#### TASK DESCRIPTION
Rewrite the items below with "bounding box" changed to "enclosing rectangle" throughout, leaving every other word as it is.

#### MATERIALS PROVIDED
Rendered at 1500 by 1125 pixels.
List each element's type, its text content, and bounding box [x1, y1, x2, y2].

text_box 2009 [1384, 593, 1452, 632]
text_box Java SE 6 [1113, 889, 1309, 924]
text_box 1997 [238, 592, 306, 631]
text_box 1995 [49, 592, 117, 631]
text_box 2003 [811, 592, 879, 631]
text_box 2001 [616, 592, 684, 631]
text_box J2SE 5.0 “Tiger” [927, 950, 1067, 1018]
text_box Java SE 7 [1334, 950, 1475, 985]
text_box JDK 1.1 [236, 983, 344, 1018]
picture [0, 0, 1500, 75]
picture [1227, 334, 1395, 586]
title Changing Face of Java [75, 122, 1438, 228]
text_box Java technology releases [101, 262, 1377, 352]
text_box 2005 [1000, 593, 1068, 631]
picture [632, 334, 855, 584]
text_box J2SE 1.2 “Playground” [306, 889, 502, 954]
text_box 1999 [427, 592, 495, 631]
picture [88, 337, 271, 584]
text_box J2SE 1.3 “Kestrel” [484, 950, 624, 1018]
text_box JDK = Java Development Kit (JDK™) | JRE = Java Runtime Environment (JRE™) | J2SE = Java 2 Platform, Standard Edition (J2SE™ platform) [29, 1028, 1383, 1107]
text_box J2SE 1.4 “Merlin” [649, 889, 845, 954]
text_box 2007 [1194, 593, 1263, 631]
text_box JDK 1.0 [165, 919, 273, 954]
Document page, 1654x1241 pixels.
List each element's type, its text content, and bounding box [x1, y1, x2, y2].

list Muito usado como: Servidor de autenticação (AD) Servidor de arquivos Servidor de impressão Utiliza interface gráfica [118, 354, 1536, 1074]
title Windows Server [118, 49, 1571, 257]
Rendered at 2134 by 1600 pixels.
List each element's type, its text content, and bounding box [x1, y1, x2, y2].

#### COMPLETE ANSWER
Rendered at 1500 by 1125 pixels.
List each element's type, its text content, and enclosing rectangle [x1, y1, x2, y2].

text_box 2009 [1384, 593, 1452, 632]
text_box Java SE 6 [1113, 889, 1309, 924]
text_box 1997 [238, 592, 306, 631]
text_box 1995 [49, 592, 117, 631]
text_box 2003 [811, 592, 879, 631]
text_box 2001 [616, 592, 684, 631]
text_box J2SE 5.0 “Tiger” [927, 950, 1067, 1018]
text_box Java SE 7 [1334, 950, 1475, 985]
text_box JDK 1.1 [236, 983, 344, 1018]
picture [0, 0, 1500, 75]
picture [1227, 334, 1395, 586]
title Changing Face of Java [75, 122, 1438, 228]
text_box Java technology releases [101, 262, 1377, 352]
text_box 2005 [1000, 593, 1068, 631]
picture [632, 334, 855, 584]
text_box J2SE 1.2 “Playground” [306, 889, 502, 954]
text_box 1999 [427, 592, 495, 631]
picture [88, 337, 271, 584]
text_box J2SE 1.3 “Kestrel” [484, 950, 624, 1018]
text_box JDK = Java Development Kit (JDK™) | JRE = Java Runtime Environment (JRE™) | J2SE = Java 2 Platform, Standard Edition (J2SE™ platform) [29, 1028, 1383, 1107]
text_box J2SE 1.4 “Merlin” [649, 889, 845, 954]
text_box 2007 [1194, 593, 1263, 631]
text_box JDK 1.0 [165, 919, 273, 954]
Document page, 1654x1241 pixels.
List each element's type, its text content, and enclosing rectangle [x1, y1, x2, y2].

list Muito usado como: Servidor de autenticação (AD) Servidor de arquivos Servidor de impressão Utiliza interface gráfica [118, 354, 1536, 1074]
title Windows Server [118, 49, 1571, 257]
Rendered at 2134 by 1600 pixels.
List each element's type, its text content, and enclosing rectangle [x1, y1, x2, y2].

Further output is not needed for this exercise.